This is something Calvert 22 are out to remedy and as a non-for-profit organisation this is all fuelled by pure passion and a desire to share their culture with us, here in Britain. I’ve caught up with Igor, Deputy Editor-in-Chief of the Calvert 22 Journal to deliver some insight into how they are building a bridge of knowledge between Russia and the West, to expose the current creative juices that are flowing in contemporary Eastern Europe.
Calvert 22 was set up in 2009 by Nonna Materkova, who had been living in the UK for nearly 10 years at the time she created the foundation. “She was increasingly aware that people had this huge astonishing gap of knowledge about what was going on in contemporary Russia.

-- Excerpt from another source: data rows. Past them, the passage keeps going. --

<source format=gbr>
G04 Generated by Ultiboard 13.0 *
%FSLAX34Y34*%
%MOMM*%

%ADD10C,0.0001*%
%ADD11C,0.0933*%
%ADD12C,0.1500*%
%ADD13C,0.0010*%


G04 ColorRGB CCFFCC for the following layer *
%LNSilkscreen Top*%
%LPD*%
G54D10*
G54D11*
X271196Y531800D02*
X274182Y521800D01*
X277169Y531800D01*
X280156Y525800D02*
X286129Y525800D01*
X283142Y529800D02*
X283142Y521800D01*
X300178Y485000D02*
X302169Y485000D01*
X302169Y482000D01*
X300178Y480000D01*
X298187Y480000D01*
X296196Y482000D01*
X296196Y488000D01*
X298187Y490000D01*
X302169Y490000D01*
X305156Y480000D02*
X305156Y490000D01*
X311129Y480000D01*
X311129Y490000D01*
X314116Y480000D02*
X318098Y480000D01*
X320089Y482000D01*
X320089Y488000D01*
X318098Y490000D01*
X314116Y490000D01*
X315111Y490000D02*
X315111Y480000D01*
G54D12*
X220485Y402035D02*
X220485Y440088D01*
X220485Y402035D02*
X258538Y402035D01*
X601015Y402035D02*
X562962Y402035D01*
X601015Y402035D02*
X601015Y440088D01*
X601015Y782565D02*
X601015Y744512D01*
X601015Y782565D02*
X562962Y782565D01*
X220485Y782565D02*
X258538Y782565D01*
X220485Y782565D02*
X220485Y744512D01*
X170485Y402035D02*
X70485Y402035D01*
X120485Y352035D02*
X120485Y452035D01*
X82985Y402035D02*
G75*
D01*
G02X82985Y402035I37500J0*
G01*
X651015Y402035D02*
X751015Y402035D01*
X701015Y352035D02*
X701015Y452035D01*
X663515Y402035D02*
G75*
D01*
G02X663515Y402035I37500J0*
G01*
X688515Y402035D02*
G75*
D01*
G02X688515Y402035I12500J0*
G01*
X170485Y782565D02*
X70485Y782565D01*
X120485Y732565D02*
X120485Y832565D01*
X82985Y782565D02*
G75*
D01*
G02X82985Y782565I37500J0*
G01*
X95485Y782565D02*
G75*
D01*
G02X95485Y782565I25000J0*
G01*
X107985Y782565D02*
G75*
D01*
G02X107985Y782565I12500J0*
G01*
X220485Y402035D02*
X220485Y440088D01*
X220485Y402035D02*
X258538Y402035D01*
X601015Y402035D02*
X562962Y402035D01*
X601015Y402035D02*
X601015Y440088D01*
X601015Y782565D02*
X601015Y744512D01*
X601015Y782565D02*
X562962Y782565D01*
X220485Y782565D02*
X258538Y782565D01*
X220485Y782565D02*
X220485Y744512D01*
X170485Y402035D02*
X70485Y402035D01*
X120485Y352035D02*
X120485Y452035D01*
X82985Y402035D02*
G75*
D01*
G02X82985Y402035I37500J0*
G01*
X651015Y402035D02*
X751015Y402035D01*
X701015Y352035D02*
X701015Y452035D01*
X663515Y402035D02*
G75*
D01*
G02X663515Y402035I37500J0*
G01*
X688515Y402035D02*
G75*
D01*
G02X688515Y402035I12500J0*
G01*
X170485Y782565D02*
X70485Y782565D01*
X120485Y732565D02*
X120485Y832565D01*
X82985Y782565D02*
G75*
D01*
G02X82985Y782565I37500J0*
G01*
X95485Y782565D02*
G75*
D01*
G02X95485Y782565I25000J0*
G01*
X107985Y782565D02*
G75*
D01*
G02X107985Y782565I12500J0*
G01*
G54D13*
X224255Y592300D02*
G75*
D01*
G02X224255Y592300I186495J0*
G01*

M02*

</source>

I think it was a really personal passionate decision to try and fill this void so she invested her money in this place.” Igor tells me. “She then found a new strategic partner and that’s why we don’t need to sell any artwork and the main mission of this space, unlike many other contemporary art galleries set up by Russians in London, is to educate, to promote and to cherish creativity so we can afford to work with less established talents – allowing it to be a bit more conceptual with a true flavour.”

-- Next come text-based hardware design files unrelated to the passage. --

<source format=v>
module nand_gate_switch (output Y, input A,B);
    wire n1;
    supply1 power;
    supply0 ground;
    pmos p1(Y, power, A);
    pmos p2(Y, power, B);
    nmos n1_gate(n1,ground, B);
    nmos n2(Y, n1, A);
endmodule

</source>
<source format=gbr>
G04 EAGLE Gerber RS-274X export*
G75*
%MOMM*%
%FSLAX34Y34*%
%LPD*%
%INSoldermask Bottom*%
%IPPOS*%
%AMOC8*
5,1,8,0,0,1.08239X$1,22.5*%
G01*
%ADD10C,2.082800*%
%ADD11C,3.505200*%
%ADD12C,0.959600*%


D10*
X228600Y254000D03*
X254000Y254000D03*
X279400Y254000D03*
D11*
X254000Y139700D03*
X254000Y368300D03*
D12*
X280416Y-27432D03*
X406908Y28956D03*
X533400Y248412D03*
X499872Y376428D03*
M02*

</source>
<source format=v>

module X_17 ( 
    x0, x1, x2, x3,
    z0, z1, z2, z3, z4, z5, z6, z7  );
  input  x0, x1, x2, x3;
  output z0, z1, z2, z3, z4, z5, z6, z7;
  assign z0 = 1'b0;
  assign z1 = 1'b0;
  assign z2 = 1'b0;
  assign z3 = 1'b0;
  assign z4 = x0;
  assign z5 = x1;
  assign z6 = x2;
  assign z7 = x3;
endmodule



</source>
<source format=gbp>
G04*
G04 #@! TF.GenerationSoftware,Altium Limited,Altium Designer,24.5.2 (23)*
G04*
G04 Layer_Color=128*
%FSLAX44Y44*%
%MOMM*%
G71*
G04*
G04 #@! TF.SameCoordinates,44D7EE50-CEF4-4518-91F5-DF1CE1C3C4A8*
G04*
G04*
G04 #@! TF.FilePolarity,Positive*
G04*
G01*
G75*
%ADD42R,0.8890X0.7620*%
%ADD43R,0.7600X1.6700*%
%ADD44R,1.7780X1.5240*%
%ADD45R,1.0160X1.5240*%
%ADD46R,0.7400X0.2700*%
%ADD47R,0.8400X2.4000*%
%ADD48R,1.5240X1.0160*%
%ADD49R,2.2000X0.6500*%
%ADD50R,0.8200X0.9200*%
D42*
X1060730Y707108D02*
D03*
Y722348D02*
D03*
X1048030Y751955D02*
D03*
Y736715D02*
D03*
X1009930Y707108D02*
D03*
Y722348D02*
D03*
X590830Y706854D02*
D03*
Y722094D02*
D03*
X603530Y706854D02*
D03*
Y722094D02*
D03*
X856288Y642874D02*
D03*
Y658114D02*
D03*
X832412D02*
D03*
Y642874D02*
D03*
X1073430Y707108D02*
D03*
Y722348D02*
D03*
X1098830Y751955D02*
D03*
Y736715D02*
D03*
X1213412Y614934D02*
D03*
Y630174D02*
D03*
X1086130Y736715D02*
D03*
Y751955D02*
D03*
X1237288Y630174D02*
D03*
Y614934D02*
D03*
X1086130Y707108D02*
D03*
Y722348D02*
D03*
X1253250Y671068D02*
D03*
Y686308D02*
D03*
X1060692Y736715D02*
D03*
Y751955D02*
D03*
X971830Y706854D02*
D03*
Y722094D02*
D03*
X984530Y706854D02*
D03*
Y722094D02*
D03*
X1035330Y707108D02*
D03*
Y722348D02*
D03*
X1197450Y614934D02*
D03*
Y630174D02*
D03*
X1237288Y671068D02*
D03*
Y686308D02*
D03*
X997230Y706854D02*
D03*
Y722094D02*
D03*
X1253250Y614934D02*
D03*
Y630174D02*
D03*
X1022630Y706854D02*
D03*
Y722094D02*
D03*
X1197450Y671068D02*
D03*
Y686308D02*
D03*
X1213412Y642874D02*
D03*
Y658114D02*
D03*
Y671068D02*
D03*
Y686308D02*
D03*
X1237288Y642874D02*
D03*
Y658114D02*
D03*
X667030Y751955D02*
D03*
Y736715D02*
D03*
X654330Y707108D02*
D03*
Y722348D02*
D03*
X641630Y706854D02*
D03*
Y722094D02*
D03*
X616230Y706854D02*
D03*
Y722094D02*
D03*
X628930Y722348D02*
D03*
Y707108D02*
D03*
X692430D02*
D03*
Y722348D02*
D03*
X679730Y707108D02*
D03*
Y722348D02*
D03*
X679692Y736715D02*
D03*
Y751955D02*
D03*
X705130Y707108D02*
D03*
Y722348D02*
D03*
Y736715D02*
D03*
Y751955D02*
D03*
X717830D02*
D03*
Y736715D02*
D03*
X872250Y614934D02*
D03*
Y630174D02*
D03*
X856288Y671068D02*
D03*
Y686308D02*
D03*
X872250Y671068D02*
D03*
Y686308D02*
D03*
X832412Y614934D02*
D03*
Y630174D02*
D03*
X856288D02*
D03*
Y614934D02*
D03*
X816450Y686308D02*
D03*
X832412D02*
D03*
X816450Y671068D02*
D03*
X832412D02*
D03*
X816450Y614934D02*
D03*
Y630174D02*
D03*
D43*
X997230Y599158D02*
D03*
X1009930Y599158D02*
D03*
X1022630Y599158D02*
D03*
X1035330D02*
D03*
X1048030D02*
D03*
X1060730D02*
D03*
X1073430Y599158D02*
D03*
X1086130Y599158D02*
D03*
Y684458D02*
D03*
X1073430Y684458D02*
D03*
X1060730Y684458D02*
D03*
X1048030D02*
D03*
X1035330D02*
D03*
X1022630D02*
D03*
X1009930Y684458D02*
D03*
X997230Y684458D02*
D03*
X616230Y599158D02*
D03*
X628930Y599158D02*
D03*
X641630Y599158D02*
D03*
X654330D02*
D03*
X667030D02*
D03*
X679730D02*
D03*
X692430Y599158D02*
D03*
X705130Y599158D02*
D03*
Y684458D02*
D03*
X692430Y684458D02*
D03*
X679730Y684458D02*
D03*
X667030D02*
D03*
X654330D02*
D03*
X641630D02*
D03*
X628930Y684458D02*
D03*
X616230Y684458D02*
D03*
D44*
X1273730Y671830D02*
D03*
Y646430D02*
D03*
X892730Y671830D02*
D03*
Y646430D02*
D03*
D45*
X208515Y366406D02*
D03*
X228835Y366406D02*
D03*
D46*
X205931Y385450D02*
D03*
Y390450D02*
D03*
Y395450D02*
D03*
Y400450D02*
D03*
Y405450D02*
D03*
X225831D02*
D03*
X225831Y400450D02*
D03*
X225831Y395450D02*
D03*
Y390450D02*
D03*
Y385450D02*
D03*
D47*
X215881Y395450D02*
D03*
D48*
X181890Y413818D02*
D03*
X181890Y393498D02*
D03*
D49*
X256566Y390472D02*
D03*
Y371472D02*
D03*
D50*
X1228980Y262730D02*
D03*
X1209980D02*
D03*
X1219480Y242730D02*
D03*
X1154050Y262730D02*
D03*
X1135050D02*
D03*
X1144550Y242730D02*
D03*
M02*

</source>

Russia has been home to many great writers, architects, painters and photographers but their country still seems a strange far away land for many of us, inevitably fomented by the country’s political and historical circumstances in which its isolation from the rest of the world became a defining factor of its regime. As Philip Moronav, an artist living in his native Russia, tells me “Russian culture is great, we got pretty big and well known theatres, ballet dancers and opera singers. Very good and rich traditional museums. But if you take less academical spheres such as contemporary art, pop music, films – it’s still very weak. Old Soviet systems were broken at the end of 80s and new institutions are still not established well.” Igor says “Russia has its own internet culture and now you get information from the West really freely and easily these days, so you don’t need to try and sneak in to some kind of secret library to try and smuggle some western magazines like in the 1980s.” Also, those who express themselves through forms of art, like the band On-The-Go feel that “right now it is a lot easier to express yourself'”, explains frontman Yury. “Two or three years ago, it would have been impossible to release such an album as our debut November, nobody would listen to that. They would say ‘that is boring. What’s all this dreaming?'” Dmitry, the bassist, underlines the importance that “we can really say what we want musically in Russia. I think the time has come and the people in Russia, the youngsters, they can understand what we say.”
So it would seem that Russia is now in the process of blooming their popular culture and the creative minds of this vast land are forming their own identity which has been enabled, among other factors, by the internet and media. Igor, as a journalist, explains his fascination with this concept: “We have realised that each prominent city in Russia, even in Siberia and Far East, they have their own scene of blogs and magazines. They are a catalyst in getting together all the like-minded people, because these days not as many people are going to clubs or meeting at cafes as they are spending more time online so those blogs, forums and magazines have managed to unite everything together. This for me is astonishing as there is such a beautiful variety of DIY media.” Philip Moronav underlines “there is an analogue for Facebook page called “public” – and a lot of people are using it to create their own blogs or magazines.”
With this annulment of pre-existing boundaries, Russia is more free and has many ways of exporting culture in order to challenge stereotypes and preconceived notions that have been sold to us and that do not represent the country authentically. Igor expresses, “I think promoting culture is possibly the only way for a country to have its voice heard and improve its image just a little bit. I think it is almost impossible and will take centuries and centuries to change the perceptions and stereotypes, but what we can do is show that Russia is vast and diverse, with different time zones and climates. We want to pinpoint those interesting regions, cities and towns which might have a much more accessible appeal over here. It might still feel that Russia is a mystery, an enigma, a strange, cold land but if you know that Moscow is a cool place for bars for example, or museums then you will probably relate easier to this place rather than just thinking of it as a foreign grand design.”
And what is it that is feeding these people’s expression which they diffuse through various creative outlets?
Well, as always, a mixture and combination of factors but without forgetting a long standing favourite when it comes to all forms of art and expression: politics. “If you look at the riots this is the tip of the iceberg because there are so many other provocative radical extreme artist practices all fuelled by politics. You have this anger, this positive anger, against the regime which by no means represents the wider Russia and that is why this all mixes together and creates this astonishing splash of art, music and creativity”, explains Igor. Philip Moronav says that “Russian authorities want to underline differences of our country from Europe when we want the contrary and want to feel ourselves as a part of global civilization. So the main difference right now in 2013 is political issues. Here, people want to make decisions by themselves after seventy years of decisions that were taken by authorities.”